“Good morning, gentlemen! Merry Christmas!” She yelled out to everybody, caring little if the aliens observed Christmas or if they even knew what it was. “Line up and let me see your faces.”
She walked very, very slowly, trying hard and failing to disguise her bad limp. She didn’t look at who was up and who was sleeping, disengaged, in pain, and making little effort in enforcing the order.
The Sakka was predictably up already polishing the legs of his cot. A deadbeat Perali in number 12 was snoring; this one was never ready on time. Birdies were clucking their usual weird stuff. Her gaze briefly touched and moved past the hostile eyes of the Tarai and the indifferent ones of the Tana-Tana.
And here he was, her Simon. She skimmed the bars of his door with her fingers.
“Morning, sunshine,” she said quietly. “Merry Christmas to you.”
He was sitting on his cot as he always did, legs drawn up. But when she approached, he turned his head.
He turned his head.
Her breath hitched.
She could see his face looking at her from the dimness of his cell. His deadened eyes were opaque, with no pupils or irises. They never moved, and it wasn’t possible to tell if he was looking at her. If he was seeing her.

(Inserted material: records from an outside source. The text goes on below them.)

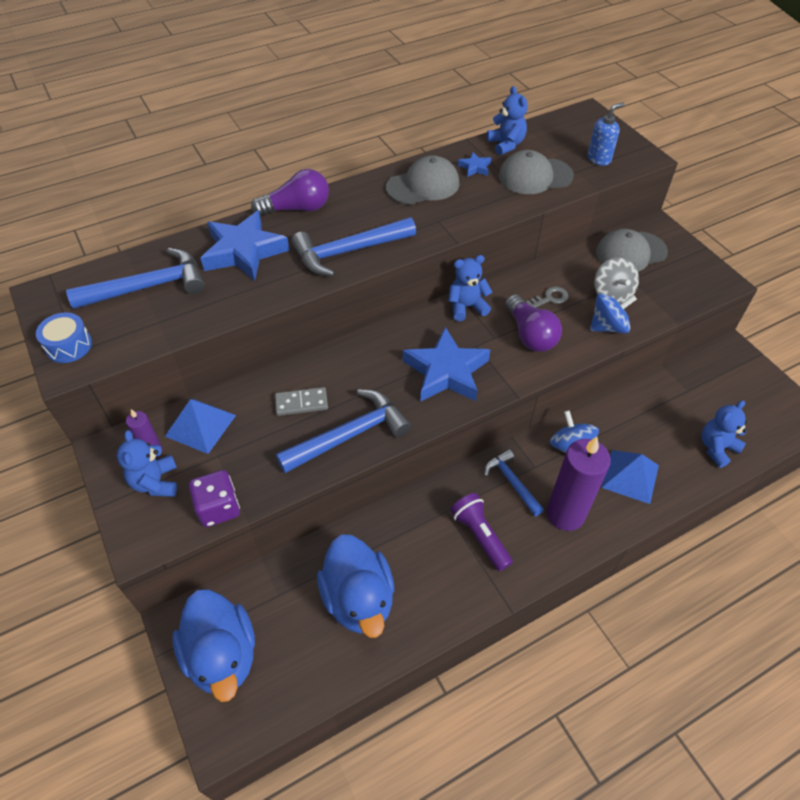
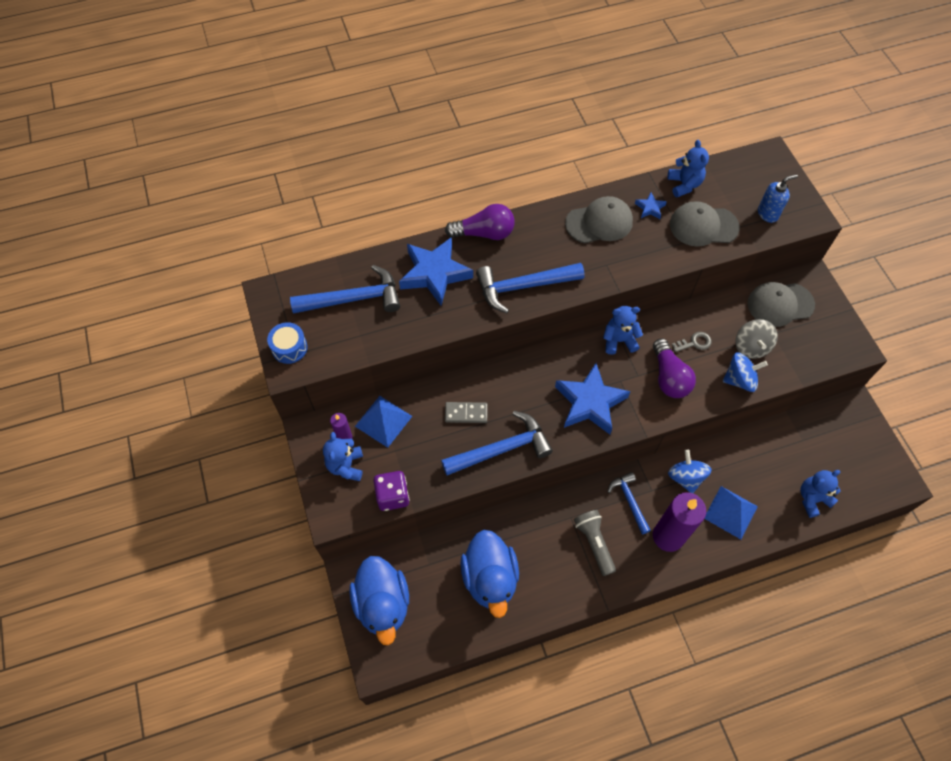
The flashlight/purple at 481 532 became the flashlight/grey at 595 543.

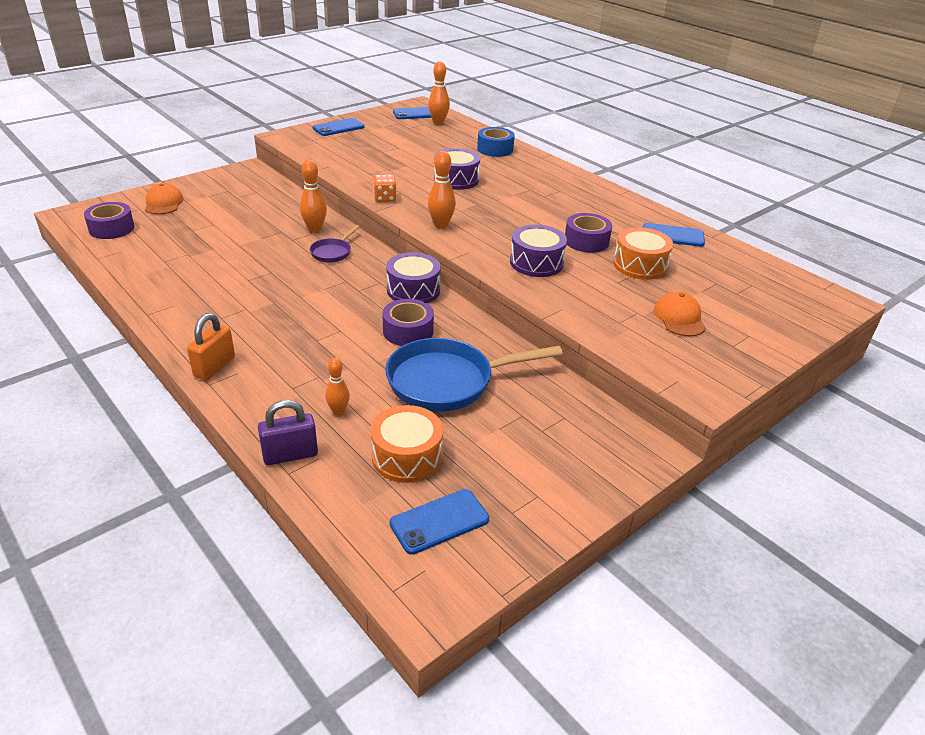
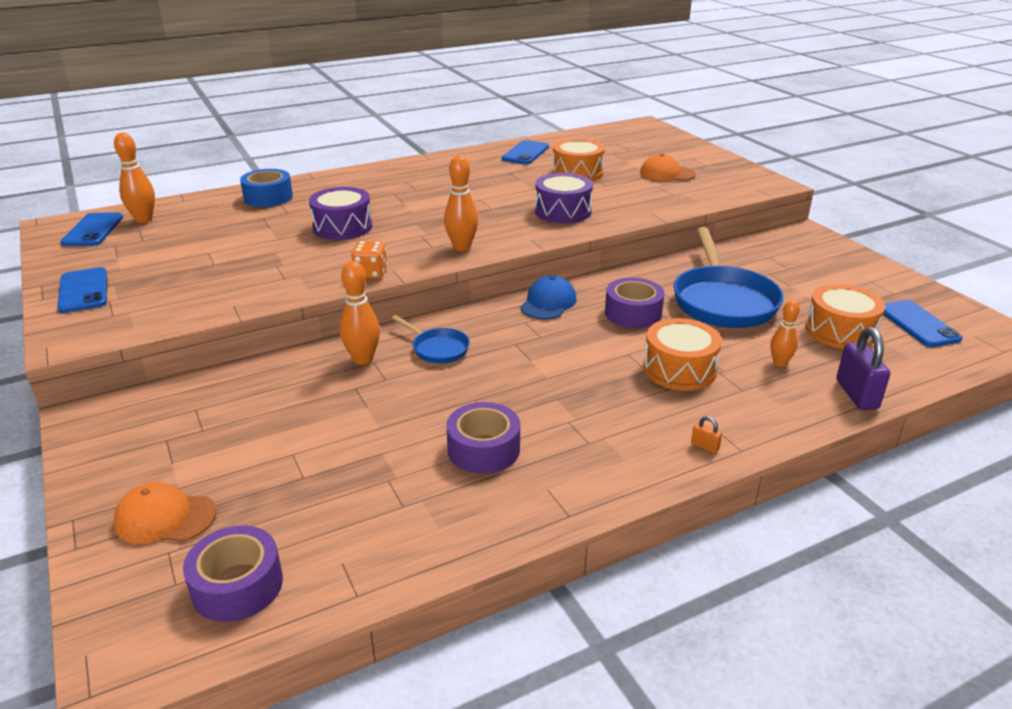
The pan/purple at 335 244 became the pan/blue at 430 339.
The tape/purple moved from 588 233 to 483 438.
The drum/purple at 413 277 was replaced by the cap/blue at 548 297.
The drum/orange at 682 354 appeared.
The padlock/orange at 211 347 changed to 0.45 times the size.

But he heard her. She knew he did. He was tracking her progress, and his cell felt alive, filled with awareness.
This is my Christmas gift, she thought.
Fresh tears sprang to her eyes, this time from joy. She didn’t dawdle by his cell but moved on, much calmer now and energized despite the acute ache in her foot.
After the inmates went to the courtyard for their outing, Gemma found herself going down in the elevator with Simon in his chair. Ruby had begged her not to go and rest her foot instead, but Gemma was adamant. She lived for their outings, and today she planned to explore the depths of his awareness. And he needed to eat his yogurt.
She wheeled him out and headed for the old church. It was easier to walk with his chair as a prop. Breaking with her tradition of parking him outside where he could see the sky overhead, she maneuvered the chair inside, out of the elements and where she could find a spot to sit down. The wooden pews and other removable items had long been gone leaving behind only the crumbling bare stone, and not for the first time Gemma wondered how long before the roof caved in. A couple of winters, max.
She retrieved the yogurt and perched on a rocky ridge, all that was left from the banister.
“Sorry, I’ll have to take it easy today.” She propped her foot on a stair and expelled a breath of relief.
Despite her earlier hopes, Simon exhibited no signs that he heard her, saw anything, or knew where they were. He sat still in his chair, feet neatly placed on the footrests, hands folded in his lap, just like Gemma had arranged them.
She fed him his meal talking to him and telling him about last night - not how she fell, but about the migrants and the unrest that plagued the City. She told him a little about Christmas.
“In The Islands where I grew up, we used to decorate magnolias because they were lush and evergreen, and budding with bright flowers in winter. So pretty. My brother Foy once brought home old wires from a spaceship - I don’t know what they were - and he and dad manufactured a string of lights that gave off little sparkles. Not safe at all, and of course it shorted the house, but it was so festive when it worked. I swear you’re hungry! A little more, we’re almost done.”
Simon complied with her feeding efforts, swallowing slow and sometimes with difficulty. He made no sound. His eyes never moved. And she could no longer detect any energy that would cue her to his wakefulness.
The meal completed, Gemma gently dabbed his lips with the sleeve of her overcoat.
“There you go. Good job.”
Clumsily, she rose and went to stash the empty jar between the bricks to take home after work. Picking her way through the rocky debris littering the floor, she stumbled and said a bad word from nearly landing on her face. Please, not again. She didn’t think her foot could take any more abuse.
She bent down to tighten the laces and make her boot serve as a brace.
“What’s wrong with your foot?”
Gemma froze. The voice was low and hoarse, the words measured and pronounced with a liquid, flowing inflection.
Slowly, she straightened from her bent position, the boot untied.
“Simon?” She sounded hoarse herself as she looked at him.
His face was tilted toward hers, and his blank glassy eyes stared back like two mirrors. She wished she could tell where the large pupil-less orbs were trained.
His fine eyebrows rose a fraction like he was prompting her to answer. Definitely an intentional move.